WHAT YOU SHOULD DO: Below are records; transcribe only the line with "Wrap output in <instances>...</instances>. Land" and those after it, through the last line, without any change.

DATA EXCERPTS:
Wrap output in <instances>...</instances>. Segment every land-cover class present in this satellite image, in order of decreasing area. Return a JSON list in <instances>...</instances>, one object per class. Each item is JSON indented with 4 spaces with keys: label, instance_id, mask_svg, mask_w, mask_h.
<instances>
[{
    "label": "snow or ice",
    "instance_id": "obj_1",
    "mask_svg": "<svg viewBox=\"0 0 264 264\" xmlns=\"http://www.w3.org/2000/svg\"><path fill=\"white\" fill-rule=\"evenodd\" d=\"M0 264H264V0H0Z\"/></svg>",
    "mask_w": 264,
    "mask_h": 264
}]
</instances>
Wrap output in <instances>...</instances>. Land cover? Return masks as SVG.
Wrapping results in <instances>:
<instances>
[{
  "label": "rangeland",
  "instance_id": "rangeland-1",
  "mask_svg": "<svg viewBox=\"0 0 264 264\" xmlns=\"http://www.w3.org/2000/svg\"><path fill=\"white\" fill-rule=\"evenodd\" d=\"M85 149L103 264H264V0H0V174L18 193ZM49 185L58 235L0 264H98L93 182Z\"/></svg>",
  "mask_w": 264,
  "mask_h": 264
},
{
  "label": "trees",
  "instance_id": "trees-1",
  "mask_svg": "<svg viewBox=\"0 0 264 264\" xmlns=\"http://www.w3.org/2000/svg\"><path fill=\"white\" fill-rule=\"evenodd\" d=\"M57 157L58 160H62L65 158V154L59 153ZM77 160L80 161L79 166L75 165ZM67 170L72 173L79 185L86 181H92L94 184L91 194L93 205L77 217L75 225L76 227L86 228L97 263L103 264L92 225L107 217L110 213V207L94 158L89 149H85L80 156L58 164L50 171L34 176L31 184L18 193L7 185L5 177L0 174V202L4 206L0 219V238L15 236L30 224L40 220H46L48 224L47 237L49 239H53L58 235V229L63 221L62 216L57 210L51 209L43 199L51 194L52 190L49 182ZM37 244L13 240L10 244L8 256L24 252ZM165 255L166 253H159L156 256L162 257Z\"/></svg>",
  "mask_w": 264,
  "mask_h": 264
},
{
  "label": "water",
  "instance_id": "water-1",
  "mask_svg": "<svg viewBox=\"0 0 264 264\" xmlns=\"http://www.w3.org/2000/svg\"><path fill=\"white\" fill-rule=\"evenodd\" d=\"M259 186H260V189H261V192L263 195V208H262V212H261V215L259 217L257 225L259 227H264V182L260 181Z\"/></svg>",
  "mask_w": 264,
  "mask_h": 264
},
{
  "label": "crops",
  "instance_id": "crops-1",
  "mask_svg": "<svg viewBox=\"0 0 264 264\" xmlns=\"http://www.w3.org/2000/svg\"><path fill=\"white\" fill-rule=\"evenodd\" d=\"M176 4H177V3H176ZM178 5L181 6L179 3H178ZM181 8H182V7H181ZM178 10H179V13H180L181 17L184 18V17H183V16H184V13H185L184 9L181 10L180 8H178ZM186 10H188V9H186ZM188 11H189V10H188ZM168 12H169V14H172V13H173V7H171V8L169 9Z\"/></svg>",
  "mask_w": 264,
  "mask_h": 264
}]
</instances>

CORRECT OUTPUT:
Wrap output in <instances>...</instances>. Land cover? Return masks as SVG.
Wrapping results in <instances>:
<instances>
[{
  "label": "rangeland",
  "instance_id": "rangeland-1",
  "mask_svg": "<svg viewBox=\"0 0 264 264\" xmlns=\"http://www.w3.org/2000/svg\"><path fill=\"white\" fill-rule=\"evenodd\" d=\"M85 149L103 264H264V0H0V174L18 193ZM49 185L58 235L0 264H98L93 182Z\"/></svg>",
  "mask_w": 264,
  "mask_h": 264
},
{
  "label": "trees",
  "instance_id": "trees-1",
  "mask_svg": "<svg viewBox=\"0 0 264 264\" xmlns=\"http://www.w3.org/2000/svg\"><path fill=\"white\" fill-rule=\"evenodd\" d=\"M57 157L58 160H62L65 158V154L59 153ZM77 160L80 161L79 166L75 165ZM67 170L72 173L79 185L86 181H92L94 184L91 194L93 205L77 217L75 225L76 227L86 228L97 263L103 264L92 225L107 217L110 213V207L94 158L89 149H85L80 156L58 164L50 171L34 176L31 184L18 193L7 185L5 177L0 174V202L4 206L0 219V238L15 236L30 224L40 220H46L48 224L47 237L49 239H53L58 235V229L63 221L62 216L57 210L51 209L43 199L51 194L52 190L49 182ZM37 244L13 240L10 244L8 256L24 252ZM165 255L166 253H159L156 256L162 257Z\"/></svg>",
  "mask_w": 264,
  "mask_h": 264
},
{
  "label": "water",
  "instance_id": "water-1",
  "mask_svg": "<svg viewBox=\"0 0 264 264\" xmlns=\"http://www.w3.org/2000/svg\"><path fill=\"white\" fill-rule=\"evenodd\" d=\"M259 186H260V189H261V192L263 195V208H262V212H261V215L259 217L257 225L259 227H264V182L260 181Z\"/></svg>",
  "mask_w": 264,
  "mask_h": 264
},
{
  "label": "crops",
  "instance_id": "crops-1",
  "mask_svg": "<svg viewBox=\"0 0 264 264\" xmlns=\"http://www.w3.org/2000/svg\"><path fill=\"white\" fill-rule=\"evenodd\" d=\"M176 4H177V3H176ZM178 5L181 6L179 3H178ZM181 8H182V7H181ZM178 10H179V13H180L181 17L184 18V17H183V16H184V13H185L184 9L181 10L180 8H178ZM186 10H188V9H186ZM188 11H189V10H188ZM168 12H169V14H172V13H173V7H171V8L169 9Z\"/></svg>",
  "mask_w": 264,
  "mask_h": 264
}]
</instances>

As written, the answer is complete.